Pytorch's official mnist example: Loss on test set way less than loss on training set! (so sth has to be wrong)

Hi!

So while simply running this official example:


that’s the output from the last epoch:

Train Epoch: 10 [55040/60000 (92%)]	Loss: 0.185965
Train Epoch: 10 [55680/60000 (93%)]	Loss: 0.099982
Train Epoch: 10 [56320/60000 (94%)]	Loss: 0.271109
Train Epoch: 10 [56960/60000 (95%)]	Loss: 0.049256
Train Epoch: 10 [57600/60000 (96%)]	Loss: 0.384411
Train Epoch: 10 [58240/60000 (97%)]	Loss: 0.182649
Train Epoch: 10 [58880/60000 (98%)]	Loss: 0.374920
Train Epoch: 10 [59520/60000 (99%)]	Loss: 0.307496

Test set: Average loss: 0.0486, Accuracy: 9838/10000 (98%)

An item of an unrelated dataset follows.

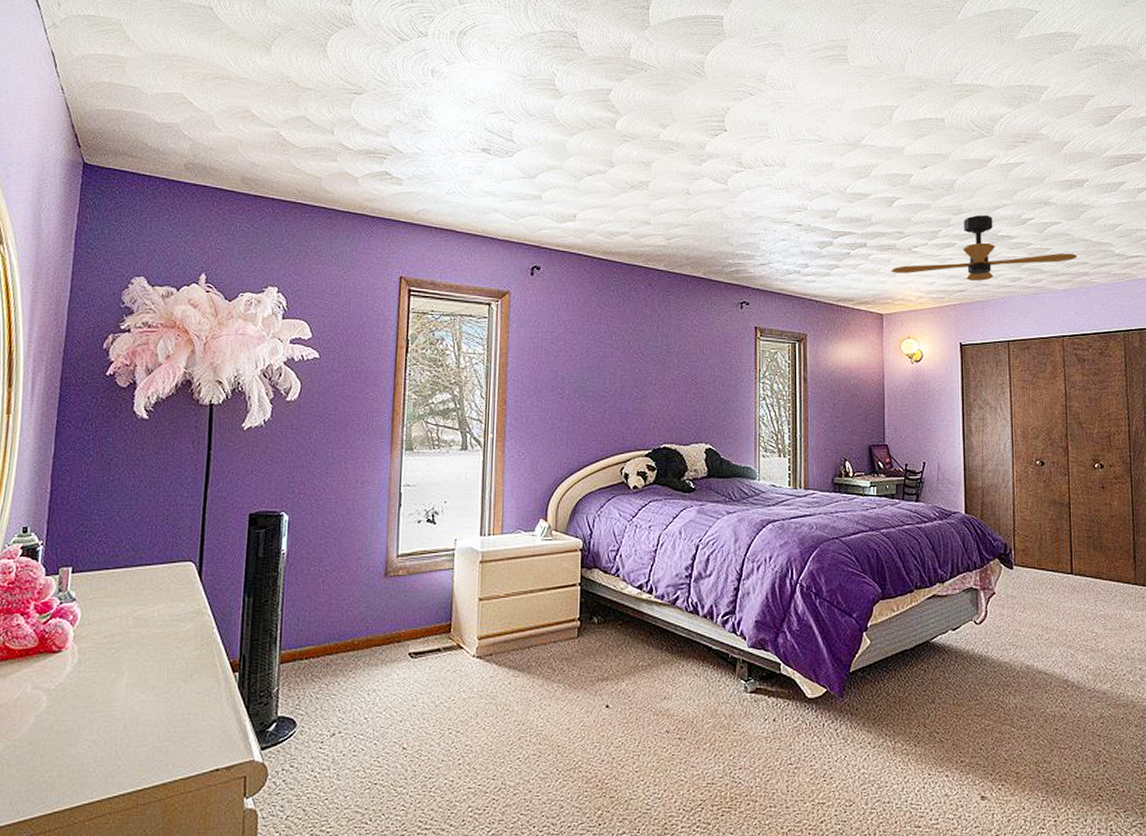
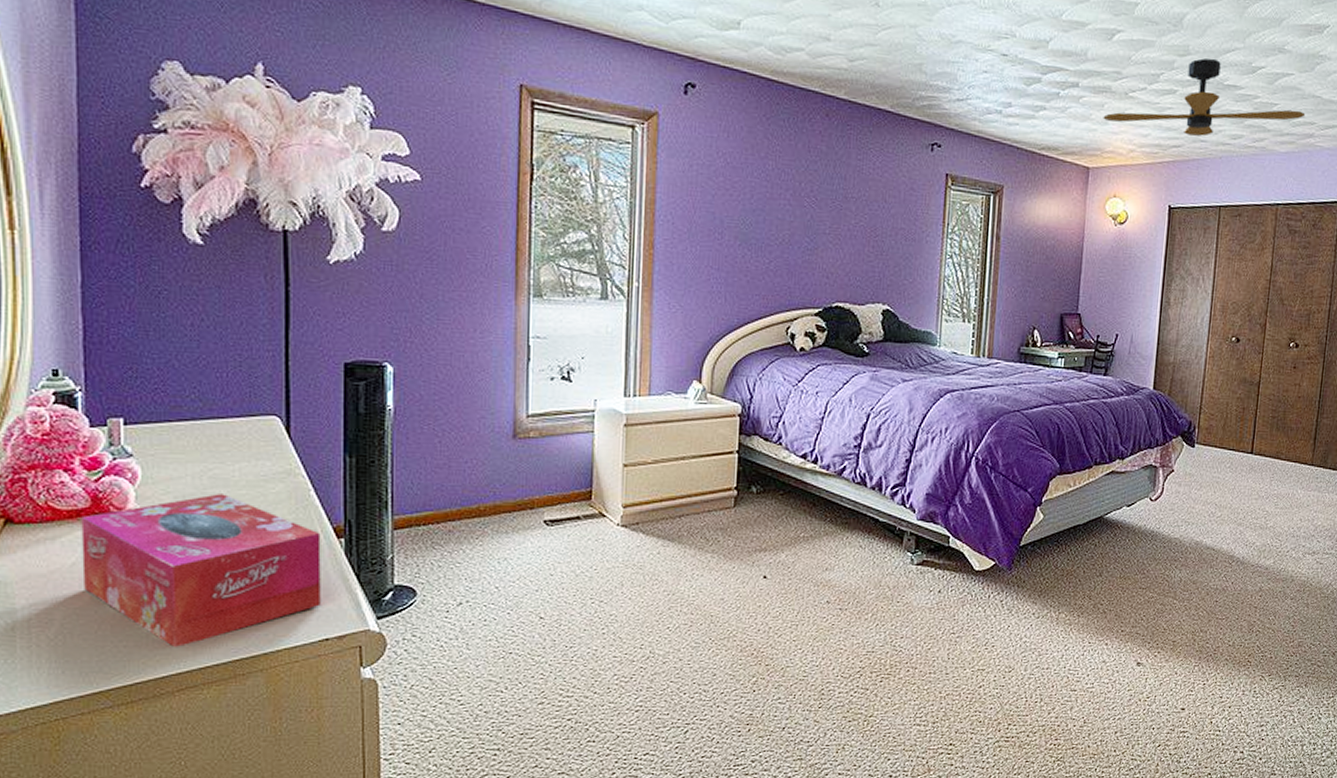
tissue box: none [23,633,220,777] -> present [81,494,321,647]

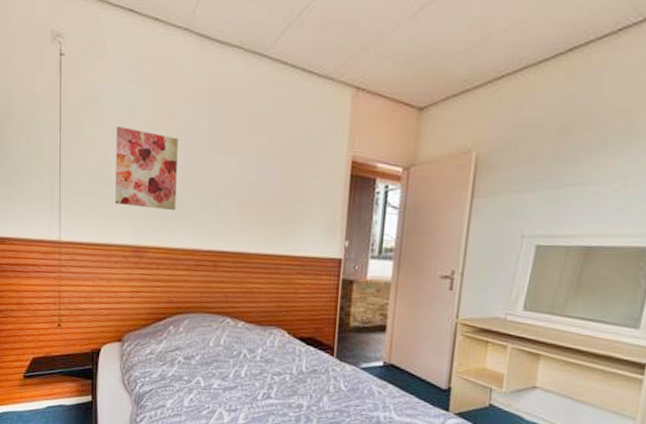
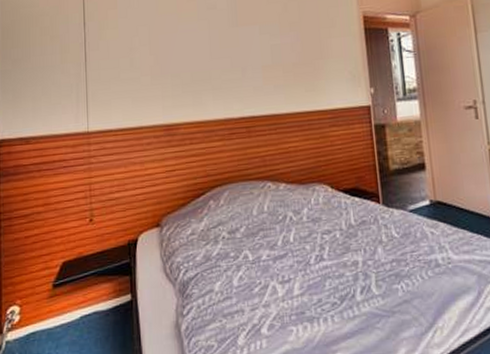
wall art: present [115,125,178,211] -> none [140,14,204,87]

So as you can see, the average loss on the test set is about an order of magnitude less than the loss on the training set.
That is impossible and should be the other way around (it should either overfit or otherwise be roughly the same).

What’s going on and where is the bug? (I literally ran the official example unchanged).

1 Like

During training the model uses Dropout, at test time it doesn’t. Dropout will make the training loss worse.

If you remove the dropout layer then the two losses should be more similar.

2 Likes

Ah didn’t notice the dropout unit,thanks!